Just a few snaps from last week:
When the tide goes out, you’ll always find someone poking about in the rock pools left behind. Sometimes an octopus hides in between rocks, waiting for the next tide to move back out to sea, and the small fish who didn’t get washed back into the ocean make bait for local fishermen. Nice half hour whiled away eating passion fruit ice cream with mango sorbet and watching this guy in El Médano the other day.
From the south of the island our view of El Teide, highest mountain in Spain, is from a distance, surrounded by foothills, as in this picture from last year after the first snows, which was taken close to where I live now.
But, as you drive north, taking the motorway route, instead of crossing the mountain, you come to a point on the autopista del norte where the mountain rears to your left, almost as if it’s in 3D, so different does it look from the views so familiar from the south. Of course, tempting though it is, you can’t stop in the middle of the motorway to snap, but the other day, stopping in El Sauzal, I snapped this from the church plaza. You can see how it dominates the skyline above Puerto de la Cruz, and can imagine how fierce it must have been for the original, aboriginal inhabitants, the Guanches. There was still significant volcanic activity on the island at the time it was conquered at the end of the 15th century.
And this is the pretty church square of the church of St Peter the Apostle in El Sauzal. We didn’t go inside, because it was Sunday, and mass was in progress. The church with its 18th century tower, and its square are quite typical of the island.
When I first realized that there was a village called El Sauzal on Tenerife, my Steinbeck-loving heart skipped a beat, and I envisaged a little fishing village peopled by outrageous but loveable characters, so I was disappointed when I finally went there (expectations are the parents of all disappointments!). That was silly of me, of course, similar though the climate is to parts of California, this is an island off the coast of Africa! El Sauzal, the place where the willows grow, in Tenerife was about agriculture rather than fishing, and these days is more about being a pretty, suburban area with some very elegant properties around. There is also a very attractive mirador, which has a highly recommended ice cream parlor (no, I am not obsessed with ice cream parlors, since you ask……..well, maybe, just a little!), which was closed on Sunday morning, a fact for which my hips are eternally grateful. The mirador itself, however, was open for us to enjoy its stunning views.
La Casa del Vino, which has been run by the island government since 1992 is well-maintained and interesting. I’d highly recommend a visit if you still have any doubts about the quality of Canarian wines. The displays in the little museum, however, are a bit faded and refer to pestas – so I think they are in need of an update, especially since wine making is thriving again here.
This is the huge, well-restored wine-press, which takes pride of place in the courtyard, along with barrels and other implements historically used in wine making.
The links between Tenerife and England are strong, despite Nelson’s attempt to snatch the island for the British crown, which has, from time to time, puzzled me.
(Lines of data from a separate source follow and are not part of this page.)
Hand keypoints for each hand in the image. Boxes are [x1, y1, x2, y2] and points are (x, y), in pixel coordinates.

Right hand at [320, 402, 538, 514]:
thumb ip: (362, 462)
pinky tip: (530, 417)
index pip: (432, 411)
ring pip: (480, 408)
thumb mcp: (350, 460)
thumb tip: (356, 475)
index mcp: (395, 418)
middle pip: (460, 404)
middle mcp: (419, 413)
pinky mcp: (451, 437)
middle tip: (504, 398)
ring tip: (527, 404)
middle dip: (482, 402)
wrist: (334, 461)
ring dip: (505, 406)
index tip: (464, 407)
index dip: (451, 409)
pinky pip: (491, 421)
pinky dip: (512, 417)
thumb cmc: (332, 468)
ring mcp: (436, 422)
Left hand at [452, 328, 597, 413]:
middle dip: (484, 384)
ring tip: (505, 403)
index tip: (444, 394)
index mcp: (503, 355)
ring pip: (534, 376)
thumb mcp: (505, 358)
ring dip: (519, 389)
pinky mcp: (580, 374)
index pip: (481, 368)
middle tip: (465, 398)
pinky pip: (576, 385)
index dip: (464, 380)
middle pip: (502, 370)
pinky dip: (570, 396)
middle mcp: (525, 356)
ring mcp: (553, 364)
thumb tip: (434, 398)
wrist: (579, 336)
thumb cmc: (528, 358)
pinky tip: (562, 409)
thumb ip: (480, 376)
Why aren’t we resented more? (and I won’t even go into what today’s Brits have wrought upon the island!) It hit me, going around this museum – it’s the wine! I knew that historically England had been a huge importer of Canarian wines (as well as other produce – hence Canary Wharf in London), and I knew that Shakespeare had given the nectar several plugs in his works, but in the museum I learned that Shelley, Keats and Marlowe, amongst other great English names, were also aficionados, and the panel pointing out the connection between the wines and literature was composed only of English figures, so we must have historically been as important to the island economy as our tourism is today! And maybe we can lay some of the fault for our high alcoholic consumption on the island’s doorstep, in which case the nightly behaviour in the Veronicas has a certain irony.